In what is likely to be seen as a victory for common sense, businesses with troublesome employees who are intent on damaging an employer’s business interests by the unauthorised theft of personal data should not now be held liable for their actions. The UK Supreme Court judgment in WM Morrison Supermarkets plc v Various Claimants was handed down yesterday and saw the supermarket finally triumph in a six-year legal ordeal.
The decision also means that the focus in rogue employee cases is likely to shift to the question of imposing primary liability for breaches under data protection legislation, in other words whether any affected business had solid data security measures in place. At trial, Morrisons was able to show that its systems and procedures were robust and only defeated by a determined individual acting wilfully against its policies. The level of forensic scrutiny that was placed on Morrisons’ practices was intense and would have tripped up many a data controller.
The Supreme Court unanimously held that an ex-employee’s ‘wrongful use of the gun’ i.e. his wrongful disclosure of payroll data, was not something done in the course of employment. The Court found Morrisons to not be vicariously liable at common law, stating it was ‘abundantly clear’ that the ex-employee, Mr Skelton, was not engaged in furthering his employer’s business when he committed the wrongdoing in question.
On the facts, the Court held that Mr Skelton could not be said to have been engaged in furthering Morrisons’ business when he unlawfully disclosed the payroll data online. On the contrary, he was pursuing a personal vendetta and seeking vengeance for the disciplinary proceedings some months earlier.
The judgment – which has far wider significance in the employment field generally – also re-affirms the importance of the distinction between cases where a disgruntled employee is engaged, misguidedly, in furthering his employer’s business, and cases where the employee is engaged solely in pursuing his own interests and on a ‘frolic of his own’.
The Court decided that data protection legislation, in principle, does not exclude an employer from having vicarious liability for breaches of its own provisions, committed by an employee as a data controller, or for misuse of private information and breach of confidence. However Morrisons was excused in this instance, given Skelton’s data breaches were not closely connected with his authorised tasks.
It is a very welcome outcome for all data controllers to have this clarity. However, there remain many pitfalls for the unwary in ensuring that the primary obligation to maintain data securely is satisfied. Businesses fortunately should enjoy protection from the true rogue employee.

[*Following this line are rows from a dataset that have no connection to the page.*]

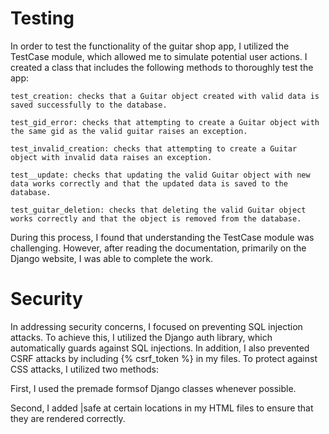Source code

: # Testing

In order to test the functionality of the guitar shop app, I utilized the TestCase module, which allowed me to simulate potential user actions. I created a class that includes the following methods to thoroughly test the app:

    test_creation: checks that a Guitar object created with valid data is saved successfully to the database.

    test_gid_error: checks that attempting to create a Guitar object with the same gid as the valid guitar raises an exception.

    test_invalid_creation: checks that attempting to create a Guitar object with invalid data raises an exception.

    test__update: checks that updating the valid Guitar object with new data works correctly and that the updated data is saved to the database.

    test_guitar_deletion: checks that deleting the valid Guitar object works correctly and that the object is removed from the database.

During this process, I found that understanding the TestCase module was challenging. However, after reading the documentation, primarily on the Django website, I was able to complete the work.

# Security

In addressing security concerns, I focused on preventing SQL injection attacks. To achieve this, I utilized the Django auth library, which automatically guards against SQL injections. In addition, I also prevented CSRF attacks by including {% csrf_token %} in my files. To protect against CSS attacks, I utilized two methods:

First, I used the premade formsof Django classes whenever possible.

Second, I added |safe at certain locations in my HTML files to ensure that they are rendered correctly.
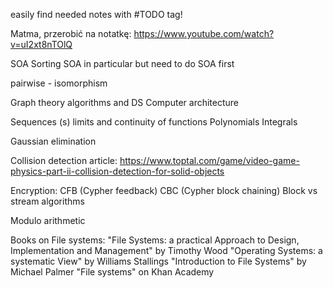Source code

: easily find needed notes with #TODO tag!

Matma, przerobić na notatkę:
https://www.youtube.com/watch?v=uI2xt8nTOlQ

SOA
	Sorting SOA in particular but need to do SOA first

pairwise - isomorphism

Graph theory
algorithms and DS
Computer architecture

Sequences (s)
limits and continuity of functions
Polynomials
Integrals

Gaussian elimination

Collision detection article:
https://www.toptal.com/game/video-game-physics-part-ii-collision-detection-for-solid-objects

Encryption:
CFB (Cypher feedback)
CBC (Cypher block chaining)
Block vs stream algorithms

Modulo arithmetic

Books on File systems:
"File Systems: a practical Approach to Design, Implementation and Management" by Timothy Wood
"Operating Systems: a systematic View" by Williams Stallings
"Introduction to File Systems" by Michael Palmer
"File systems" on Khan Academy

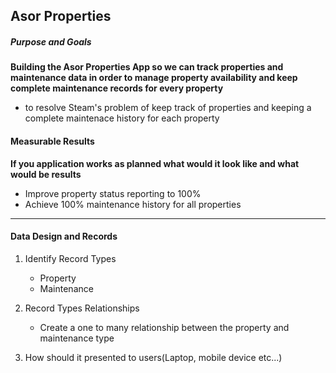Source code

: ## Asor Properties

##### Purpose and Goals
**Building the Asor Properties App so we can track properties and maintenance data in order to manage property availability and keep complete maintenance records for every property**
- to resolve Steam's problem of keep track of properties and keeping a complete maintenace history for each property

#### Measurable Results
**If you application works as planned what would it look like and what would be results**
- Improve property status reporting to 100%
- Achieve 100% maintenance history for all properties

________________________

#### Data Design and Records
1. Identify Record Types
    - Property
    - Maintenance

2. Record Types Relationships
    - Create a one to many relationship between the property and maintenance type
    
3. How should it presented to users(Laptop, mobile device etc...)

Perhaps another important point to remember is that Skelton sent his stolen personal data to newspapers on the day of publication of Morrisons’ annual financial results, apparently aiming to cause maximum reputational damage. It didn’t work and the newspapers did not publish. A disclosure to the media of unauthorised information does not automatically transform the sender into a ‘whistleblower’; Skelton was convicted and sentenced to eight years imprisonment. The subsequent legal fight has cost Morrisons millions of pounds, but fortunately might spare some other businesses the same fate.